Omicidio stradale, non è automatica la revoca della patente al colpevole
Più spazio alla valutazione del giudice nell’omicidio stradale. La revoca della patente infatti non deve essere l’automatica conseguenza del reato, ma deve scattare solo se la condotta è stata aggravata dall’assunzione di alcol o stupefacenti; in tutti gli altri casi l’autorità giudiziaria dovrà valutare la gravità della condotta, decidendo, eventualmente, di applicare la più lieve sanzione della sospensione. Lo ha stabilito la Corte costituzionale in una sentenza i cui contenuti sono stati anticipati ieri da un comunicato.
A questo giudizio di parziale illegittimità dell’articolo 222 del Codice della strada, la Consulta ha però accompagnato una valutazione positiva del divieto per il giudice di bilanciare con l’attenuante le aggravanti della guida in stato di ebbrezza o sotto l’influsso di droghe.
Le questioni erano state sollevate da una pluralità di uffici giudiziari che avevano messo in evidenza una serie di punti critici della normativa introdotta 3 anni fa.

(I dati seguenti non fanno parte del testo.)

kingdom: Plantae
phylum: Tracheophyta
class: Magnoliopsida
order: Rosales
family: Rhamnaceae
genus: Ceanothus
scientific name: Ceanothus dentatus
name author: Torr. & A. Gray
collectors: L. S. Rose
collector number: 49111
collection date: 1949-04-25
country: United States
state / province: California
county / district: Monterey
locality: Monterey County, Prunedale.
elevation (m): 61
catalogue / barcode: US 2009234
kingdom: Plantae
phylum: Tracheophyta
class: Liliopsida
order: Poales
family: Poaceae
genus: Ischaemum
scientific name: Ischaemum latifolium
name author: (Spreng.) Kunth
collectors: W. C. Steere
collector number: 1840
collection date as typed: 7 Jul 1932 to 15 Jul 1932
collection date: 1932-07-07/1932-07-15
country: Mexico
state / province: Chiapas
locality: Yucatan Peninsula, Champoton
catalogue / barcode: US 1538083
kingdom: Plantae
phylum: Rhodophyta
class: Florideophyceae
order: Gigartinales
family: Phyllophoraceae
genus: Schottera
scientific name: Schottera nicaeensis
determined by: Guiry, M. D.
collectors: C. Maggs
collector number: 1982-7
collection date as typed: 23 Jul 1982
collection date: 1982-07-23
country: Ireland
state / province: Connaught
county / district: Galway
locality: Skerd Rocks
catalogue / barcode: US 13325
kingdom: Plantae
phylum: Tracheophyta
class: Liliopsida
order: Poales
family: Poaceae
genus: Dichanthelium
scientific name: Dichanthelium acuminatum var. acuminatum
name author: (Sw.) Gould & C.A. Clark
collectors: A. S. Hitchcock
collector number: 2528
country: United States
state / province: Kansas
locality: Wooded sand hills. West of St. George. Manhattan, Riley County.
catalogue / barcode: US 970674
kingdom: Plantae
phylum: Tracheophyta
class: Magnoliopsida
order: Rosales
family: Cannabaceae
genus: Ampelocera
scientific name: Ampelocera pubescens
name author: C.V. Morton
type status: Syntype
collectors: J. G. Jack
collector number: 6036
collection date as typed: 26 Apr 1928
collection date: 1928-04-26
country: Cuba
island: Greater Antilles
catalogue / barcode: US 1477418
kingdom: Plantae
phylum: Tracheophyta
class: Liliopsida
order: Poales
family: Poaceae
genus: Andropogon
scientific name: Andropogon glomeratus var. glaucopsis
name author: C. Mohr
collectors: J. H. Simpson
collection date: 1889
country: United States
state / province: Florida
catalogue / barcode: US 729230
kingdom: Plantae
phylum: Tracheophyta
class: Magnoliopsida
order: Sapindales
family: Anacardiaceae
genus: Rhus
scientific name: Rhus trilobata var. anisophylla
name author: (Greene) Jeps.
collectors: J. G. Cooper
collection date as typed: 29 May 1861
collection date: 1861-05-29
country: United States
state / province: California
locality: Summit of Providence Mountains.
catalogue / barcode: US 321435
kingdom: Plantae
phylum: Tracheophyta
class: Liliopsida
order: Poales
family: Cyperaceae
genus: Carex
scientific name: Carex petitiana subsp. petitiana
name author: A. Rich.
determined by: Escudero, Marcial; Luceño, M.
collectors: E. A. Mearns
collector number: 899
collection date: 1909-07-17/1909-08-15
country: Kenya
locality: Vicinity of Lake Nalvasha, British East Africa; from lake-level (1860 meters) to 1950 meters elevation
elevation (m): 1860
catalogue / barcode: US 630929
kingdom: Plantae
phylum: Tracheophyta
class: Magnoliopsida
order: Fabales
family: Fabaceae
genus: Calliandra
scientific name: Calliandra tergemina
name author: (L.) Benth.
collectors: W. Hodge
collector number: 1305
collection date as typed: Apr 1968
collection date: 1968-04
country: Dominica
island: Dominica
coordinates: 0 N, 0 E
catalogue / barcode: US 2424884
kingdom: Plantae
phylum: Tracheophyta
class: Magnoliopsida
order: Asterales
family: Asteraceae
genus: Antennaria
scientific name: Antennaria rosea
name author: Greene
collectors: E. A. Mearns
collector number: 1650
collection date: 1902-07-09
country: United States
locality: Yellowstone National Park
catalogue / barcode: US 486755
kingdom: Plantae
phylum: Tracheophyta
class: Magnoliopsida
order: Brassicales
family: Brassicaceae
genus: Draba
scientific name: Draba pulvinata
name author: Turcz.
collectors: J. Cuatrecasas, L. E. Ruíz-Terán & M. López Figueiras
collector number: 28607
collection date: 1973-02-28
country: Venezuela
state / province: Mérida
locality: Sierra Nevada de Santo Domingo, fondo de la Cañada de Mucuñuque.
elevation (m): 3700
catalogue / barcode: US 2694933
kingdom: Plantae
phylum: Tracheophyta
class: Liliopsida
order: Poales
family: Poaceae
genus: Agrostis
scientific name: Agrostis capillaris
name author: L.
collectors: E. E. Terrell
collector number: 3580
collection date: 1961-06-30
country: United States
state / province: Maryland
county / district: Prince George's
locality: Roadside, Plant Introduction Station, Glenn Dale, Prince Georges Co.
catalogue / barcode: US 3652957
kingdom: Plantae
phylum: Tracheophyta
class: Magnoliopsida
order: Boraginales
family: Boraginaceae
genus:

Il tribunale di Torino aveva ricordato che l’articolo 222 prevede che, nei casi di condanna o di applicazione della pena dopo patteggiamento, per i reati di omicidio stradale e di lesioni stradali gravi, anche dopo la concessione del beneficio della sospensione condizionale della pena, deve essere sempre applicata la sanzione amministrativa accessoria della revoca della patente, con il divieto conseguente di ottenerne una nuova prima che siano passati 5 anni.
L’ufficio piemontese aveva denunciato l’irragionevolezza della previsione quando, senza possibilità di graduazione, sottopone alla medesima sanzione accessoria situazioni, quali le lesioni stradali gravi o gravissime e l'omicidio stradale, la cui diversità è invece attestata dalla notevole differenziazione delle sanzioni penali, graduate in funzione di un diverso disvalore sociale.
Se questo aspetto della pronuncia va nella direzione di un recupero di margini di valutazione da parte della magistratura, in direzione diversa va la decisione sull’altro punto affrontato che ha invece promosso la riforma. Il Gup di Roma aveva sollevato la questione di legittimità con riferimento in particolare alla circostanza attenuante prevista, per il reato di omicidio stradale, dal comma settimo dell’articolo 589-bis del Codice penale, per il quale «qualora l’evento non sia esclusiva conseguenza dell’azione o dell’omissione del colpevole la pena è diminuita fino alla metà».
Attenuante che però il successivo articolo 590 quater del Codice penale vieta di considerare prevalente o equivalente rispetto alle aggravanti (come la guida dopo avare assunto droghe o alcol) nei reati di omicidio stradale e lesioni stradali. Un divieto, sosteneva il Gup, che impedisce al giudice la possibilità di valutare nel caso concreto la prevalenza della diminuente rispetto alle aggravanti, con conseguente aumento sproporzionato di pena anche nel caso di percentuale minima di colpa dell’imputato. Il trattamento sanzionatorio così delineato dalla riforma del 2016 contrasterebbe inoltre con il principio di necessaria finalizzazione rieducativa della pena.